This is the perfect place for a promenade: On a wooded hill, beside the road from Birya to the fortress, in the shade of cypresses and pine trees, with a pretty view of Birya and the forests.
If you are in Safed drive to Birya, leave your car there and walk along the promenade.
You are sure to enjoy the scents of the trees, the cool air and the pretty view, as I did.
This fort is of interest to everyone interested in the history of Jewish settkements in the Land of Israel. Its location, on a peak 900m above sea level in the Upper Galilee, surrounded by forest, is scenic.
There was a Jewish village here during the Talmudic period (3rd to 6th centuries AD) and through the Middle Ages. In the 20th century, the Biriya area was purchased by Baron Rothschild, but a few trials to settle the area failed. In 1945 Bnei-Akiva youth (belonging to the Palmach) settled biriya, built a fort with observation towers and planted the forest for the KKL (JNF). The British Mandate authorities evacuated them and sent them to the Acre prison, but in 1946 thousands of youth returned to the fort in a symbolic march, and their struggle to remain on the land was fruitful in the end.
In the fort today there is a small museum.

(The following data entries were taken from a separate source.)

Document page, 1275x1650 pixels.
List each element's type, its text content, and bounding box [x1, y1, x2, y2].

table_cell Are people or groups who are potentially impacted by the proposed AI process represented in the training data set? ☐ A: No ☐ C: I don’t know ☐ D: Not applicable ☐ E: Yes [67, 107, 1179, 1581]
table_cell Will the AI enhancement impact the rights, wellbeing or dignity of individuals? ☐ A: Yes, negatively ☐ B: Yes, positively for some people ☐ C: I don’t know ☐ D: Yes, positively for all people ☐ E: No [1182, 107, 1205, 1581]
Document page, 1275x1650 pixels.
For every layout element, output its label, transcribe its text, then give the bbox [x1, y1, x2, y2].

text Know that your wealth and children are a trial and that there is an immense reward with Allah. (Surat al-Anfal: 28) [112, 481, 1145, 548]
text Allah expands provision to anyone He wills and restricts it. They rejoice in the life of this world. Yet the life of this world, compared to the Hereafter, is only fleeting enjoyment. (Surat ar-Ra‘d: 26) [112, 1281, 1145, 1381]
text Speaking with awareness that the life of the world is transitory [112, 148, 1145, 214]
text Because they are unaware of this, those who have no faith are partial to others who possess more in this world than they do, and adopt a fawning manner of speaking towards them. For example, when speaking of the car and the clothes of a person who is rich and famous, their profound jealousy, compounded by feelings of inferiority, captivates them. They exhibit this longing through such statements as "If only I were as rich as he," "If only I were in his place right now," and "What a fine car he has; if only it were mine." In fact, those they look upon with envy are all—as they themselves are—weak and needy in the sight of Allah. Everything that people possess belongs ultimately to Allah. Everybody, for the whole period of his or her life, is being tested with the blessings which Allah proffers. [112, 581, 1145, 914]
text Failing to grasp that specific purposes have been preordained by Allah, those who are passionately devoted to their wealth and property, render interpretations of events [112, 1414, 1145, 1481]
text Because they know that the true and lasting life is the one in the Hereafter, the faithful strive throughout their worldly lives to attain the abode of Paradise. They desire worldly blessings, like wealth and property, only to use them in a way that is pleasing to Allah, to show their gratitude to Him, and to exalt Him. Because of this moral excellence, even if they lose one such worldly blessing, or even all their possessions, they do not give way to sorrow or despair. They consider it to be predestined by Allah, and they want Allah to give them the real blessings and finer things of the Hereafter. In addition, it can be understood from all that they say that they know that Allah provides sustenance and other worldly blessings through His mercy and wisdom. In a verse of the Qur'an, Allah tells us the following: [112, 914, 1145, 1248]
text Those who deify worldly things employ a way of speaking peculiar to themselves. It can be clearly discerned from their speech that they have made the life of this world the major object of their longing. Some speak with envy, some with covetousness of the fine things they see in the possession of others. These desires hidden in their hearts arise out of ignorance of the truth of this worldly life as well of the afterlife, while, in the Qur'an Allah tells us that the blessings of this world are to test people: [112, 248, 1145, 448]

If you manage to visit Biriya on one of the rare snow days in winter the mountain top is covered in white, and the snow-capped Mt. Hermon and Golan Heiights are very beautiful.
The Biriya Forest covers approx. 20,000 dunams on the slopes of the Upper Galilee mountains near Safed (Tzfat) and Rosh-Pinna. The mountains are about 900m high and the weather is cool. The flora is varied: pine trees, cypresses and cedars, smaller bushes, and many flowers in winter and spring (cyclamens, buttercupsand even orchids).
There are good scenic roads and trails in the forest, leading to picnic sites, observation points, an ancient synagogue and ancient rabbis' tombs.
The Biriya Forest makes a worth while half-day trip from Safed or from Rish-Pinna.